Stored data:
───
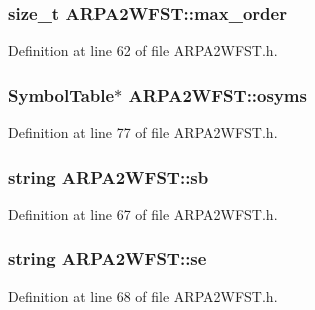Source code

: \subsubsection[{max\+\_\+order}]{\setlength{\rightskip}{0pt plus 5cm}size\+\_\+t A\+R\+P\+A2\+W\+F\+S\+T\+::max\+\_\+order}\hypertarget{class_a_r_p_a2_w_f_s_t_a0ce9ce2a2c963009a08cf35f73b1c159}{}\label{class_a_r_p_a2_w_f_s_t_a0ce9ce2a2c963009a08cf35f73b1c159}


Definition at line 62 of file A\+R\+P\+A2\+W\+F\+S\+T.\+h.

\subsubsection[{osyms}]{\setlength{\rightskip}{0pt plus 5cm}Symbol\+Table$\ast$ A\+R\+P\+A2\+W\+F\+S\+T\+::osyms}\hypertarget{class_a_r_p_a2_w_f_s_t_ac115a6b73de97772d853c3ce9470832d}{}\label{class_a_r_p_a2_w_f_s_t_ac115a6b73de97772d853c3ce9470832d}


Definition at line 77 of file A\+R\+P\+A2\+W\+F\+S\+T.\+h.

\subsubsection[{sb}]{\setlength{\rightskip}{0pt plus 5cm}string A\+R\+P\+A2\+W\+F\+S\+T\+::sb}\hypertarget{class_a_r_p_a2_w_f_s_t_a98d68ef7089bf028a9ec5ce8929a7e9a}{}\label{class_a_r_p_a2_w_f_s_t_a98d68ef7089bf028a9ec5ce8929a7e9a}


Definition at line 67 of file A\+R\+P\+A2\+W\+F\+S\+T.\+h.

\subsubsection[{se}]{\setlength{\rightskip}{0pt plus 5cm}string A\+R\+P\+A2\+W\+F\+S\+T\+::se}\hypertarget{class_a_r_p_a2_w_f_s_t_aaca67dc9e7b65acfb8aa24b542db8fe4}{}\label{class_a_r_p_a2_w_f_s_t_aaca67dc9e7b65acfb8aa24b542db8fe4}


Definition at line 68 of file A\+R\+P\+A2\+W\+F\+S\+T.\+h.

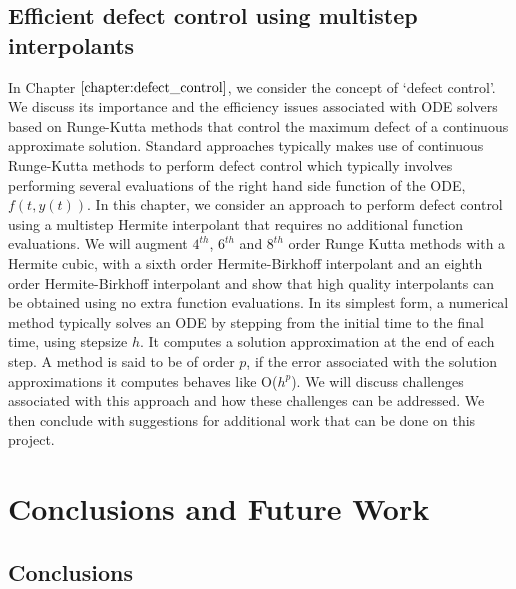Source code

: \documentclass{report}
\begin{document}
\section{Efficient defect control using multistep interpolants}
In Chapter $\ref{chapter:defect_control}$, we consider the concept of `defect control'. We discuss its importance and the efficiency issues associated with ODE solvers based on Runge-Kutta methods \cite{MR3822086} that control the maximum defect of a continuous approximate solution. Standard approaches typically makes use of continuous Runge-Kutta methods \cite{MR3822086} to perform defect control which typically involves performing several evaluations of the right hand side function of the ODE, $f(t, y(t))$. In this chapter, we consider an approach to perform defect control using a multistep Hermite interpolant \cite{MR3822086} that requires no additional function evaluations. We will augment $4^{th}$, $6^{th}$ and $8^{th}$ order Runge Kutta methods with a Hermite cubic, with a sixth order Hermite-Birkhoff interpolant and an eighth order Hermite-Birkhoff interpolant and show that high quality interpolants can be obtained using no extra function evaluations. In its simplest form, a numerical method typically solves an ODE by stepping from the initial time to the final time, using stepsize $h$. It computes a solution approximation at the end of each step. A method is said to be of order $p$, if the error associated with the solution approximations it computes behaves like O($h^p$). We will discuss challenges associated with this approach and how these challenges can be addressed. We then conclude with suggestions for additional work that can be done on this project.













\chapter{Conclusions and Future Work}
\section{Conclusions}
\end{document}
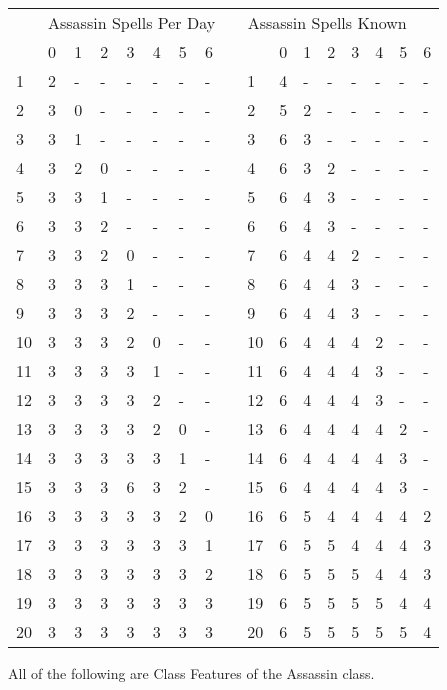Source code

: \documentclass[10pt]{article}
\begin{document}
\begin{floatingfigure}{3.9in}
\begin{small}
\noindent\begin{tabular}{lllllllllllllllll}
 & \multicolumn{7}{c}{Assassin Spells Per Day}  &   &\multicolumn{7}{c}{Assassin Spells Known}\\
  &0 &1 &2 &3 &4 &5 &6 &  &  &0 &1 &2 &3 &4 &5 &6\\
1 &2 &- &- &- &- &- &- &  &1 &4 &- &- &- &- &- &-\\
2 &3 &0 &- &- &- &- &- &  &2 &5 &2 &- &- &- &- &-\\
3 &3 &1 &- &- &- &- &- &  &3 &6 &3 &- &- &- &- &-\\
4 &3 &2 &0 &- &- &- &- &  &4 &6 &3 &2 &- &- &- &-\\
5 &3 &3 &1 &- &- &- &- &  &5 &6 &4 &3 &- &- &- &-\\
6 &3 &3 &2 &- &- &- &- &  &6 &6 &4 &3 &- &- &- &-\\
7 &3 &3 &2 &0 &- &- &- &  &7 &6 &4 &4 &2 &- &- &-\\
8 &3 &3 &3 &1 &- &- &- &  &8 &6 &4 &4 &3 &- &- &-\\
9 &3 &3 &3 &2 &- &- &- &  &9 &6 &4 &4 &3 &- &- &-\\
10 &3 &3 &3 &2 &0 &- &- &  &10 &6 &4 &4 &4 &2 &- &-\\
11 &3 &3 &3 &3 &1 &- &- &  &11 &6 &4 &4 &4 &3 &- &-\\
12 &3 &3 &3 &3 &2 &- &- &  &12 &6 &4 &4 &4 &3 &- &-\\
13 &3 &3 &3 &3 &2 &0 &- &  &13 &6 &4 &4 &4 &4 &2 &-\\
14 &3 &3 &3 &3 &3 &1 &- &  &14 &6 &4 &4 &4 &4 &3 &-\\
15 &3 &3 &3 &6 &3 &2 &- &  &15 &6 &4 &4 &4 &4 &3 &-\\
16 &3 &3 &3 &3 &3 &2 &0 &  &16 &6 &5 &4 &4 &4 &4 &2\\
17 &3 &3 &3 &3 &3 &3 &1 &  &17 &6 &5 &5 &4 &4 &4 &3\\
18 &3 &3 &3 &3 &3 &3 &2 &  &18 &6 &5 &5 &5 &4 &4 &3\\
19 &3 &3 &3 &3 &3 &3 &3 &  &19 &6 &5 &5 &5 &5 &4 &4\\
20 &3 &3 &3 &3 &3 &3 &3 &  &20 &6 &5 &5 &5 &5 &5 &4\\
\end{tabular}
\end{small}
\end{floatingfigure}

\noindent All of the following are Class Features of the Assassin class.
\end{document}
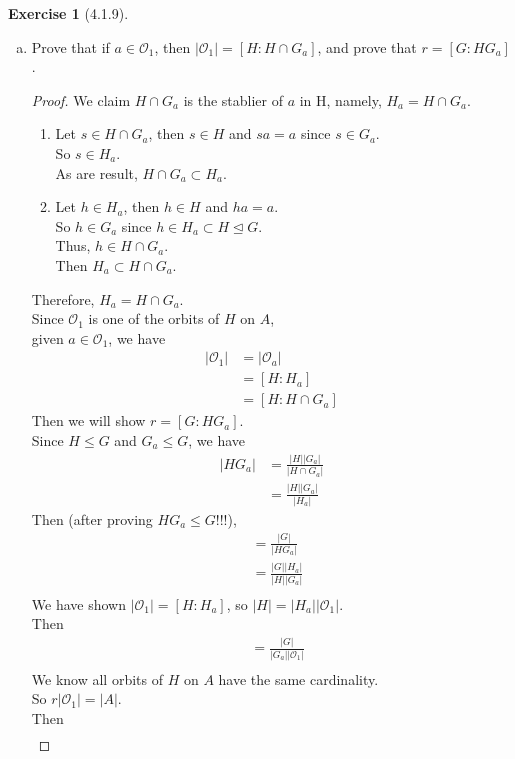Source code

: \documentclass{amsart}
\theoremstyle{plain}
\theoremstyle{definition}
\newtheorem{exer}[lem]{Exercise}
\newcommand{\OO}[1]{\mathcal{O}_{#1}}
\begin{document}
\begin{exer}[4.1.9]
\begin{enumerate}[(a)]
\item
Prove that if $a\in\OO 1$, then $|\OO 1|=[H\colon H\cap G_a]$, and prove that $r=[G\colon HG_a]$. 
\begin{proof}
We claim $H\cap G_a$ is the stablier of $a$ in H, namely, $H_a = H \cap G_a$.\\
\begin{enumerate}
	\item
Let $s \in H \cap G_a$, then $s \in H$ and $sa = a$ since $s \in G_a$.\\
So $s \in H_a$. \\
As are result, $H \cap G_a \subset H_a$.
\item
Let $h \in H_a$, then $h \in H$ and $ha = a$.\\
So $h \in G_a$ since $h \in H_a \subset H \unlhd G$.\\
Thus, $h \in H \cap G_a$.\\
Then $H_a \subset H \cap G_a$.
\end{enumerate}
Therefore, $H_a =H \cap G_a$.\\
Since $\OO{1}$ is one of the orbits of $H$ on $A$,\\
given $a \in \OO 1$, we have 
\begin{align*}
  |\OO 1| &= |\OO a|\\ 
  		 	  	&= [H:H_a] \\
  			 	&=[H:H\cap G_a]
\end{align*}
Then we will show $r=[G:HG_a]$. \\
Since $H\leq G$ and $G_a\leq G$, we have 
\begin{align*}
 	|HG_a| &= \frac{|H||G_a|}{|H\cap G_a|} \\
  		   	 &= \frac{|H||G_a|}{|H_a|} 
\end{align*}
Then (after proving $HG_a \leq G$!!!),
\begin{align*}
  [G:HG_a] &= \frac{|G|}{|HG_a|} \\
  		   &= \frac{|G||H_a|}{|H||G_a|} \\
\end{align*}
We have shown $|\OO 1|  = [H:H_a]$, so $|H|=|H_a||\OO 1|$.\\
Then
\begin{align*}
  [G:HG_a] &= \frac{|G|}{|G_a||\OO 1|} \\
\end{align*}
We know all orbits of $H$ on $A$ have the same cardinality. \\
So $r|\OO 1| = |A|$.\\
Then 
\begin{align*}

\end{align*}
\end{proof}
\end{enumerate}
\end{exer}
\end{document}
───
- Problem requirements: Would you please set down the lines from the one with "given $a \in \OO 1$, we have" to the end of the data above, exactly and without any other lines?

- Your response:
given $a \in \OO 1$, we have 
\begin{align*}
  |\OO 1| &= |\OO a|\\ 
  		 	  	&= [H:H_a] \\
  			 	&=[H:H\cap G_a]
\end{align*}
Then we will show $r=[G:HG_a]$. \\
Since $H\leq G$ and $G_a\leq G$, we have 
\begin{align*}
 	|HG_a| &= \frac{|H||G_a|}{|H\cap G_a|} \\
  		   	 &= \frac{|H||G_a|}{|H_a|} 
\end{align*}
Then (after proving $HG_a \leq G$!!!),
\begin{align*}
  [G:HG_a] &= \frac{|G|}{|HG_a|} \\
  		   &= \frac{|G||H_a|}{|H||G_a|} \\
\end{align*}
We have shown $|\OO 1|  = [H:H_a]$, so $|H|=|H_a||\OO 1|$.\\
Then
\begin{align*}
  [G:HG_a] &= \frac{|G|}{|G_a||\OO 1|} \\
\end{align*}
We know all orbits of $H$ on $A$ have the same cardinality. \\
So $r|\OO 1| = |A|$.\\
Then 
\begin{align*}

\end{align*}
\end{proof}
\end{enumerate}
\end{exer}
\end{document}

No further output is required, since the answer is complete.